‘And what is to explain my absence? No, no, the secret is one no longer, and it has been intolerable enough already,’ said Owen, recklessly. ‘Poor Honor, it will be a grievous business, and little Phœbe will be a kind messenger. Won’t you, Phœbe? I leave my cause in your hands.’

‘But,’ faltered Phœbe, ‘she should hear who—’

‘Simple child, you can’t draw inferences. Cilla wouldn’t have asked. Don’t you remember her darling at Wrapworth? People shouldn’t throw such splendid women in one’s way, especially when they are made of such inflammable materials, and take fire at a civil word. So ill, poor thing! Now, Robert, on your honour, has not the mother been working on you?’

‘I tell you not what the mother told me, but what the medical man said. Low nervous fever set in long ago, and she has never recovered her confinement. Heat and closeness were already destroying her, when my disclosure that you were not abroad, as she had been led to believe, brought on fainting, and almost immediate delirium. This was last evening, she was worse this morning.’

‘Poor girl, poor girl!’ muttered Owen, his face almost convulsed with emotion. ‘There was no helping it. She would have drowned herself if I had not taken her with me—quite capable of it! after those intolerable women at Wrapworth had opened fire. I wish women’s tongues were cut out by act of parliament. So, Phœbe, tell poor Honor that I know I am unpardonable, but I am sincerely sorry for her. I fell into it, there’s no knowing how, and she would pity me, and so would you, if you knew what I have gone through. Good-bye, Phœbe. Most likely I shall never see you again. Won’t you shake hands, and tell me you are sorry for me?’

‘I should be, if you seemed more sorry for your wife than yourself,’ she said, holding out her hand, but by no means prepared for his not only pressing it with fervour, but carrying it to his lips.

Then, as Robert started forward with an impulse of snatching her from him, he almost threw it from his grasp, and with a long sigh very like bitter regret, and a murmur that resembled ‘That’s a little angel,’ he mounted the bank. Robert only tarried to say, ‘May I be able to bear with him! Phœbe, do your best for poor Miss Charlecote. I will write.’

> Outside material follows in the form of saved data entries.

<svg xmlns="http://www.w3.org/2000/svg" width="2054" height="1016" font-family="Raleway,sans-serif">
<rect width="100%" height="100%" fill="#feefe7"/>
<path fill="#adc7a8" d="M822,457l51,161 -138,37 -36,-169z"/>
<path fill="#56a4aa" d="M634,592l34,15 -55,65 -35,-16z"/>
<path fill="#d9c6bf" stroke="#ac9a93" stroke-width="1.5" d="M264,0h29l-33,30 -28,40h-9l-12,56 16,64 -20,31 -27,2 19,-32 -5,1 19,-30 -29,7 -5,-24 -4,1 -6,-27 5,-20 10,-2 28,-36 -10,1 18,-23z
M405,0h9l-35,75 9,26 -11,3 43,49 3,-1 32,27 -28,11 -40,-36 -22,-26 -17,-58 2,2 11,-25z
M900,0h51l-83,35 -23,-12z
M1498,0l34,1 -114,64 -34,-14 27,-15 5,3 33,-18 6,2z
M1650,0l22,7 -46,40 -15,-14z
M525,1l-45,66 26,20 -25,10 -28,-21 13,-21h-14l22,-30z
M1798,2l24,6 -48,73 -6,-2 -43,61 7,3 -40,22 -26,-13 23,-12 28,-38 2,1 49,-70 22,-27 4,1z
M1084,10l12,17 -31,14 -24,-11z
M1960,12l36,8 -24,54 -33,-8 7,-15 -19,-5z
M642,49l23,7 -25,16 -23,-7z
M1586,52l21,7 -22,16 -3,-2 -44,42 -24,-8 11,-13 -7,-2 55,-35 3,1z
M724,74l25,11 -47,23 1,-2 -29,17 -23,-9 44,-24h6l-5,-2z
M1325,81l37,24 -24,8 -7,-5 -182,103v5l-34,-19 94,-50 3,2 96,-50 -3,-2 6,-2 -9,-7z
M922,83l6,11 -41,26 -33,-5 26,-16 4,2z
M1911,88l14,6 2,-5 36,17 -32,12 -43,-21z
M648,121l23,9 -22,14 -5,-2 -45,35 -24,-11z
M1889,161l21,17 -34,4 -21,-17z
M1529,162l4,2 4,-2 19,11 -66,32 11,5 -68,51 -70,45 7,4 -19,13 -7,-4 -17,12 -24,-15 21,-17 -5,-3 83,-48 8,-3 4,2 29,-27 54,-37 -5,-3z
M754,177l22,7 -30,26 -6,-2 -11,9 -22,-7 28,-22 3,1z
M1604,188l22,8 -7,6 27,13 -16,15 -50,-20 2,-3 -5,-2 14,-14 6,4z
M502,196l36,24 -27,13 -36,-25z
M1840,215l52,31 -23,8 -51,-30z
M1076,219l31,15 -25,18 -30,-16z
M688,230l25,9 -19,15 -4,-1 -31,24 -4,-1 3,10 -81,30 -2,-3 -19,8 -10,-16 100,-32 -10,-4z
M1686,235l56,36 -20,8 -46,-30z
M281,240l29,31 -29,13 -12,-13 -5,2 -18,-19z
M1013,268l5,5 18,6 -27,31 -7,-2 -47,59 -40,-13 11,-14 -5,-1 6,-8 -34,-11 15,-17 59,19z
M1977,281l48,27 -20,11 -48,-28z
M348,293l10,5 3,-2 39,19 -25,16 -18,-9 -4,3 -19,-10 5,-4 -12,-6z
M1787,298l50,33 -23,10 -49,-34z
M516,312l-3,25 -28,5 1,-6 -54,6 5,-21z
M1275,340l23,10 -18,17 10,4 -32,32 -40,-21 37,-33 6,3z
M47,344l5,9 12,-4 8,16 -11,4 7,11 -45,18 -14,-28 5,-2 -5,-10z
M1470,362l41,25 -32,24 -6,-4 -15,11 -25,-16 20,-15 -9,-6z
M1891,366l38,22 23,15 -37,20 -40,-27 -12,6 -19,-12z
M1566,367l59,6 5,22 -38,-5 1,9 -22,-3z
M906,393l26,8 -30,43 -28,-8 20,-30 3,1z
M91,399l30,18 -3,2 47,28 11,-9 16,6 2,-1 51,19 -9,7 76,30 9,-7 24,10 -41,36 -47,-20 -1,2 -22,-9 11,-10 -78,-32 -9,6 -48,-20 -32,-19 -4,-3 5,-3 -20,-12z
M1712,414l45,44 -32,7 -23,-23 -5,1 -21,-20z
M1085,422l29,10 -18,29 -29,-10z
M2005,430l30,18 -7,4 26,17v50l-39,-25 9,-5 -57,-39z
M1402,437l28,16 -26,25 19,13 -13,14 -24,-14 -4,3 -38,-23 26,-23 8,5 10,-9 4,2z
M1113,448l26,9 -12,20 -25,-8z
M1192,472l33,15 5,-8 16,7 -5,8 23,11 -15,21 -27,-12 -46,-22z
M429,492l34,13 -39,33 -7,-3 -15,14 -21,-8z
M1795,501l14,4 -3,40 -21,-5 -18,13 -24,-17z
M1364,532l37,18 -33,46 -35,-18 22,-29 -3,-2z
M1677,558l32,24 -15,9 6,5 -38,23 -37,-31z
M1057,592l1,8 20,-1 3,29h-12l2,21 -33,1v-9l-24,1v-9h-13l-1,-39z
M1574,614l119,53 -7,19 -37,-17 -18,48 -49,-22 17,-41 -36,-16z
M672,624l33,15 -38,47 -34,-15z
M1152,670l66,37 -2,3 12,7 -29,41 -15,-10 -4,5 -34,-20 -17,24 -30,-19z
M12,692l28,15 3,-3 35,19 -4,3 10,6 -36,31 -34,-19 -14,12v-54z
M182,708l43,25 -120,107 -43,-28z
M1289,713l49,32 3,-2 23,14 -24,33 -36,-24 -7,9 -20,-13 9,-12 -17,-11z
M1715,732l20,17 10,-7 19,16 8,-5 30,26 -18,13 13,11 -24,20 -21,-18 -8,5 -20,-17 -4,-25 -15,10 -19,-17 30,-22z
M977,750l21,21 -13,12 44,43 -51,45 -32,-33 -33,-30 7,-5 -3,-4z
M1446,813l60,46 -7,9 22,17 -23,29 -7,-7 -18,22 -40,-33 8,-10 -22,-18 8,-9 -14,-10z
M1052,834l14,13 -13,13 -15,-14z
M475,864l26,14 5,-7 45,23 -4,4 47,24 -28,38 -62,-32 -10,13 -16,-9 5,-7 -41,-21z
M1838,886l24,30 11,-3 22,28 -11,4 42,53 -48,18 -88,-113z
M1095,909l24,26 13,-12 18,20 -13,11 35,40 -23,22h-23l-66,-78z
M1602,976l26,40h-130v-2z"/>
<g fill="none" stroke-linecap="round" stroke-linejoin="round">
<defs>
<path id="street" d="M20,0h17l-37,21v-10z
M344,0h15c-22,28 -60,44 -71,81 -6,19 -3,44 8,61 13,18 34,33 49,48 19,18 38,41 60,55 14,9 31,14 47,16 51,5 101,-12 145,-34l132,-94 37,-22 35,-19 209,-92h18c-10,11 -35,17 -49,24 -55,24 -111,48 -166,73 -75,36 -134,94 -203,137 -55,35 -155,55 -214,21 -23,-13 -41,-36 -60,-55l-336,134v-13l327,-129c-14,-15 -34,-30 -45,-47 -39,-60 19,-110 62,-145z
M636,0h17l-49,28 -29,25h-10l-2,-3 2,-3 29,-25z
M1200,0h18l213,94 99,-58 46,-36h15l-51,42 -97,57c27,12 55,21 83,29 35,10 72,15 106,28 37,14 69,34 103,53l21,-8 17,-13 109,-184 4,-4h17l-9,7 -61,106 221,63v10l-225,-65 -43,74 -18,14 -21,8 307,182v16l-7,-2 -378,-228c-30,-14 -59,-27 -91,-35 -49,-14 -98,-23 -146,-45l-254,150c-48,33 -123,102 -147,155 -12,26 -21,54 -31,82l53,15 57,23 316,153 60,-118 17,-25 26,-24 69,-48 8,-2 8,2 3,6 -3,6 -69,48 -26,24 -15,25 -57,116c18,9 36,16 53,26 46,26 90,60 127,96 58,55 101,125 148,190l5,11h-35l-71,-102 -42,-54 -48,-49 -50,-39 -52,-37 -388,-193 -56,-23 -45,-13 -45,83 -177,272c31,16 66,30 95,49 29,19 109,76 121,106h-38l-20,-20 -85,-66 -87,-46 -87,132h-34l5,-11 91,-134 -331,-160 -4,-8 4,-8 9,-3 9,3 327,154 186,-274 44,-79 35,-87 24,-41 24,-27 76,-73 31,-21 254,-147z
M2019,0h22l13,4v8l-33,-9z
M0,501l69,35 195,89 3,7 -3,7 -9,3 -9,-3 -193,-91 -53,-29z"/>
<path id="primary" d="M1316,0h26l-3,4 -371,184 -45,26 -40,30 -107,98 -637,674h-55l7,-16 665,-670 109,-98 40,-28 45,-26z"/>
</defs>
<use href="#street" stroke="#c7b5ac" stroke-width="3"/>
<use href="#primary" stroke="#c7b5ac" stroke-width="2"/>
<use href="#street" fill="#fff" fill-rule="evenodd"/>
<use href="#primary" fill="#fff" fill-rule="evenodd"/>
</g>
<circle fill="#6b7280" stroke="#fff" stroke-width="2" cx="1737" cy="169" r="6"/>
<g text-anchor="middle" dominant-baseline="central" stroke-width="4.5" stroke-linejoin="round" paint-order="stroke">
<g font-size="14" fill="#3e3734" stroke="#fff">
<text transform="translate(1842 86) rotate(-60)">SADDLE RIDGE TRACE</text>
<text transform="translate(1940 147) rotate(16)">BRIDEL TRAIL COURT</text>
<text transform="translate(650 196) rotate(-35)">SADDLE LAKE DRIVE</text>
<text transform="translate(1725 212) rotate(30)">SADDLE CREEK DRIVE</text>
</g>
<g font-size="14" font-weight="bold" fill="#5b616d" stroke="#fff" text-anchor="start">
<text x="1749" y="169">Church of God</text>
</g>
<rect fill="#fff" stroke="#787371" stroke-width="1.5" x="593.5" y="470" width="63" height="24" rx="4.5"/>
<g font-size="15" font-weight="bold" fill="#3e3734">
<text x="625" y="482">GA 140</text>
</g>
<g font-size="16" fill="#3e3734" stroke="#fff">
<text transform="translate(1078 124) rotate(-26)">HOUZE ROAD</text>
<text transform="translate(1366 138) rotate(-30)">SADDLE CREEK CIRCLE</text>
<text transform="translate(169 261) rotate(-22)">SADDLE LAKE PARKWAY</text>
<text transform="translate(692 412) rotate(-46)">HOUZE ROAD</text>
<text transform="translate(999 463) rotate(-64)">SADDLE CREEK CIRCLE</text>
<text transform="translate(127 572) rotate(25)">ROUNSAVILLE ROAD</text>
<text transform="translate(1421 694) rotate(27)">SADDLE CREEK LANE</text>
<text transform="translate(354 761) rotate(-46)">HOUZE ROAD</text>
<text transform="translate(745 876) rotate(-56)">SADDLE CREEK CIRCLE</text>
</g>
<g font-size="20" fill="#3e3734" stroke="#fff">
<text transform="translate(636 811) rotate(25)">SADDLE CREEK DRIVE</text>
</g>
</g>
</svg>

Phœbe sat down at the foot of a tree, veiled by the waving ferns, to take breath and understand what had passed. Her first act was to strike one hand across the other, as though to obliterate the kiss, then to draw off her glove, and drop it in the

deepest of the fern, never to be worn again. Hateful! With that poor neglected wife pining to death in those stifling city streets, to be making sport in those forest glades. Shame! shame! But oh! worst of all was his patronizing pity for Miss Charlecote! Phœbe’s own mission to Miss Charlecote was dreadful enough, and she could have sat for hours deliberating on the mode of carrying grief and dismay to her friend, who had looked so joyous and exulting with her boy by her side as she drove upon the ground; but there was no time to be lost, and rousing herself into action with strong effort, Phœbe left the fern brake, walking like one in a dream, and exchanging civilities with various persons who wondered to see her alone, made her way to the principal marquee, where luncheon had taken place, and which always served as the rendezvous. Here sat mammas, keeping up talk enough for civility, and peeping out restlessly to cluck their broods together; here gentlemen stood in knots, talking county business; servants congregated in the rear, to call the carriages; stragglers gradually streamed together, and ‘Oh! here you are,’ was the staple exclamation.

It was uttered by Mrs. Fulmort as Phœbe appeared, and was followed by plaintive inquiries for her sisters, and assurances that it would have been better to have stayed in the cool tent, and gone home at once. Phœbe consoled her by ordering the carriage, and explaining that her sisters were at hand with some other girls, then begged leave to go home with Miss Charlecote for the night.